We hadden al enkele malen opgemerkt dat China veel verder staat in het gebruik van elektrische motoren, zo is elektriciteit hier de energiebron van haast alle scooters. Op onze laatste dag Yangshuo huurden we zo’n scootertjes bij een van de talloze verhuurstalletjes in de stad. De stilte waarmee je jezelf voortbeweegt is erg aangenaam, maar zoals eigenlijk te voorspellen viel, brak ons halfweg onze tocht het angstzweet uit toen we het metertje van de batterij sneller zagen dalen dan we hadden ingeschat. De stukken die bergop gingen moesten trager worden afgelegd en de laatste 500 meter moest ik zelfs afstappen omdat de scooter mijn gewicht niet meer tot aan het verhuurpunt kon dragen. Elisabeth slaagde er toch glansrijk in de machine terug af te leveren. Great succes!

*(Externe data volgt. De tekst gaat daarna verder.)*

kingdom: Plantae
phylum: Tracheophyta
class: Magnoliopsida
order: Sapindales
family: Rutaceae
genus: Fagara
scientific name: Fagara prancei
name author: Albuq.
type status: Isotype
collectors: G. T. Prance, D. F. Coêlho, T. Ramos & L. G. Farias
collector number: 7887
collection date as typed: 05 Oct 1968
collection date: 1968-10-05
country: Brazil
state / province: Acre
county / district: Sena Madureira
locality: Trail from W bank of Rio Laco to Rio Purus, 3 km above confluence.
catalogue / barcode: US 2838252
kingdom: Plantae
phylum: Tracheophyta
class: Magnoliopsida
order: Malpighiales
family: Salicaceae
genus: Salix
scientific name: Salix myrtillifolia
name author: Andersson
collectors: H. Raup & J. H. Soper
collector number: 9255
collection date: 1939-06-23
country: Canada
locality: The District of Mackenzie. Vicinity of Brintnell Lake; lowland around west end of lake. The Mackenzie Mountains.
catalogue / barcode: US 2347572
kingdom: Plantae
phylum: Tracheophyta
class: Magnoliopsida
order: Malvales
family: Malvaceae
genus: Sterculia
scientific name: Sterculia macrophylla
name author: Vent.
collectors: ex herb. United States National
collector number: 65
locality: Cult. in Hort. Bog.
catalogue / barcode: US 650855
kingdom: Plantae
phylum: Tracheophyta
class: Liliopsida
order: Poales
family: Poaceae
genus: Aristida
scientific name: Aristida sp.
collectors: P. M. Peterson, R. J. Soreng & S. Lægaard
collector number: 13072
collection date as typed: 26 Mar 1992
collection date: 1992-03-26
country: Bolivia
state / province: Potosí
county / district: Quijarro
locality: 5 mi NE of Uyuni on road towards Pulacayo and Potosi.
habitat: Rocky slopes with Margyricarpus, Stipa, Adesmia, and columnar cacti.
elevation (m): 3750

De bus bracht ons diezelfde avond nog naar Guilin, op slechts een uurtje rijden van Yangshuo. Wat we daar precies gingen zoeken was ons nog niet duidelijk, maar de meeste toeristen die Yangshuo aandoen nemen er geheid het veel grotere Guilin bij. Omdat een beetje kuddegevoel ons niet vreemd is, besloten we dat ook maar te doen. Helaas, nadat we de volgende dag door de stad kuierden, stelden we ons opnieuw de vraag wat we hier precies te zoeken hadden. Een antwoord vonden we die dag niet meer en dus sloten we China af met min of meer een valse noot. Volgende hoofdstuk: Vietnam!






Maria Sharapova

Na een slaaptussenstop in Nanning arriveerden we 8 december met de bus in Hanoi, hoofdstad van Vietnam. De grenscontrole bij ons verliep zeer vlot, in tegenstelling tot die bij een jong koppeltje Britten die minder geluk hadden: zij hadden online een visum on arrival geboekt en hadden niet gelezen dat zoiets enkel bruikbaar is op de luchthaven. Of ze het land alsnog zijn binnen geraakt is ons onbekend.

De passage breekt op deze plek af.